I suppose that this enables them to make an annual comparison between hospitals. However, it does have some drawbacks. Any year-on-year variation not explained by the PRAiS model is part of the common cause variation, the noise, in the system. It ought to have been stable and predictable over the data with which the model was “trained”. It seems odd to adjust data on the basis of noise. If there were a deterioration common to all hospitals, it would not be picked up in the authors’ p-values. Further, a potential signal of deterioration in one hospital might be masked by a moderately bad, but unsurprising, year in general.

What the analysis does mask is that there is a likely signal here suggesting a general improvement in mortality rates common across the hospitals. Look at 2009-10 for example. Most hospitals reported fewer deaths than the PRAiS model predicted. The few that didn’t, barely exceeded the prediction.

Hear0910

In total, over the three years and 9930 procedures studied, the PRAiS model predicted 291 deaths. There were 243. For what it’s worth, I get a p-value of 0.002. Taking that at face value, there is a signal that mortality has dropped. Not a fact that I would want to disguise.

The plot that I would like to have seen, as an NHS user, would be a chart of PRAiS adjusted annual deaths against time for the “training” data. That chart should then have natural process limits (“NPLs”) added, calculated from the PRAiS adjusted deaths. This must show stable and predictable PRAiS adjusted deaths. Otherwise, the usefulness of the model and the whole approach is compromised. The NPLs could then be extended forwards in time and subsequent PRAiS adjusted mortalities charted on an annual basis. There would be individual hospital charts and a global chart. New points would be added annually.

I know that there is a complexity with the varying number of patients each year but if plotted in the aggregate and by hospital there is not enough variation, I think, to cause a problem.

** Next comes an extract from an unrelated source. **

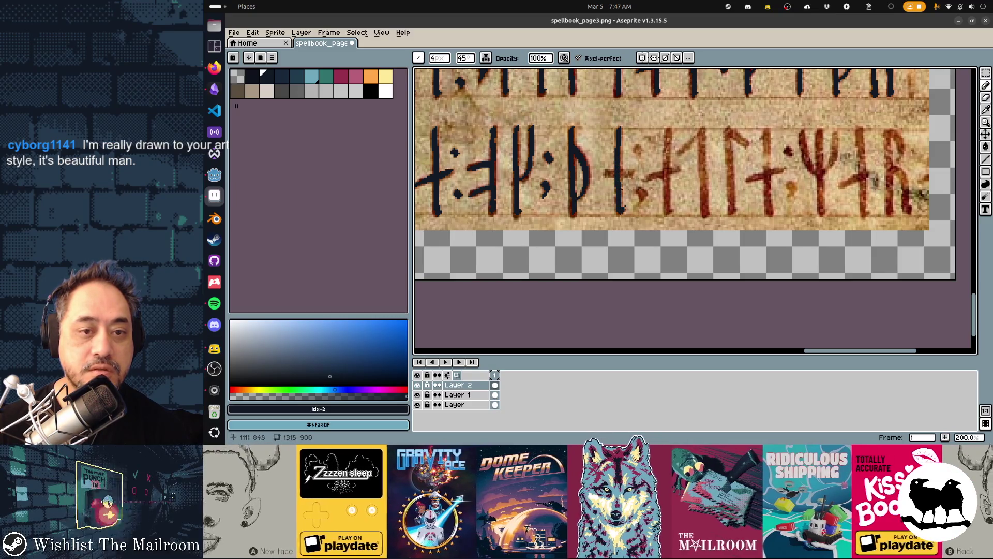
Step: Retrace the next runes' crossbars, diagonals, stems and neighbouring dots in dark ink
left_click_drag(606, 174, 634, 175)
left_click(638, 152)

The chart I suggest has some advantages. It would show performance over time in a manner transparent to NHS users. Every time the data comes in issue we could look and see that we have the same chart as last time we looked with new data added. We could see the new data in the context of the experience base. That helps build trust in data. There would be no need for an ad hoc analysis every time a question was raised. Further, the “training” data would give us the residual process variation empirically. We would not have to rely on simplifying assumptions such as the Poisson distribution when we are looking for a surprise.

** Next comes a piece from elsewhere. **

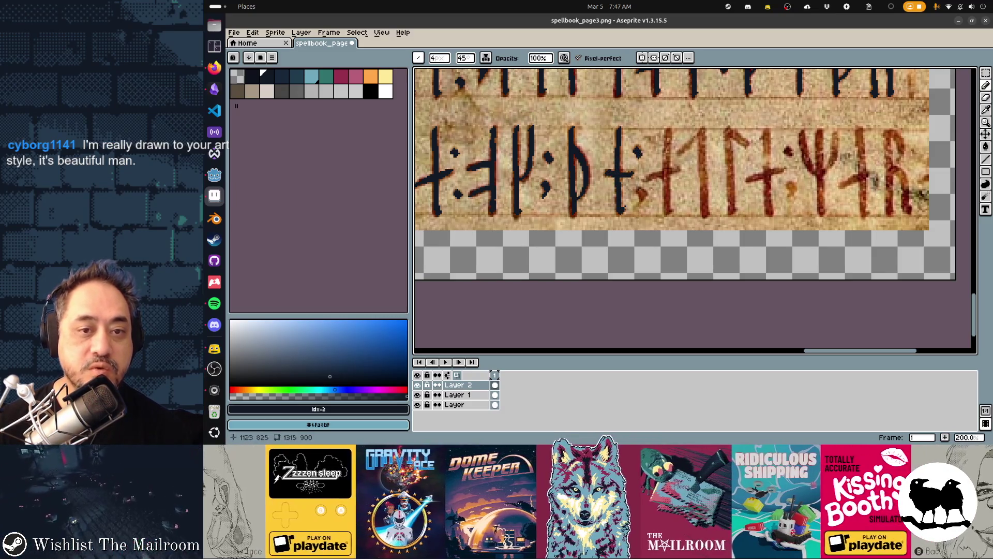
left_click(642, 193)
left_click_drag(647, 180, 680, 166)
left_click_drag(666, 127, 668, 212)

There is a further point. The authors of the report recognise a signal against two criteria, an “Alert area” and an “Alarm area”. I’m not sure how clinicians and managers respond to a signal in these respective areas. It is suggestive of the old-fashioned “warning limits” that used to be found on some control charts. However, the authors of the report compound matters by then stating that hospitals “approaching the alert threshold may deserve additional scrutiny and monitoring of current performance”. The simple truth is that, as Terry Weight used to tell me, a signal is a signal is a signal. As soon as we see a signal we protect the customer and investigate its cause. That’s all there is to it. There is enough to do in applying that tactic diligently. Over complicating the urgency of response does not, I think, help people to act effectively on data. If we act when there is no signal then we have a strategy that will make outcomes worse.

Of course, I may have misunderstood the report and I’m happy for the authors to post here and correct me.

If we wish to make data the basis for action then we have to move from reactive ad hoc analysis to continual and transparent measurement along with a disciplined pattern of response. Medical safety strikes me as exactly the sort of system that demands such an approach.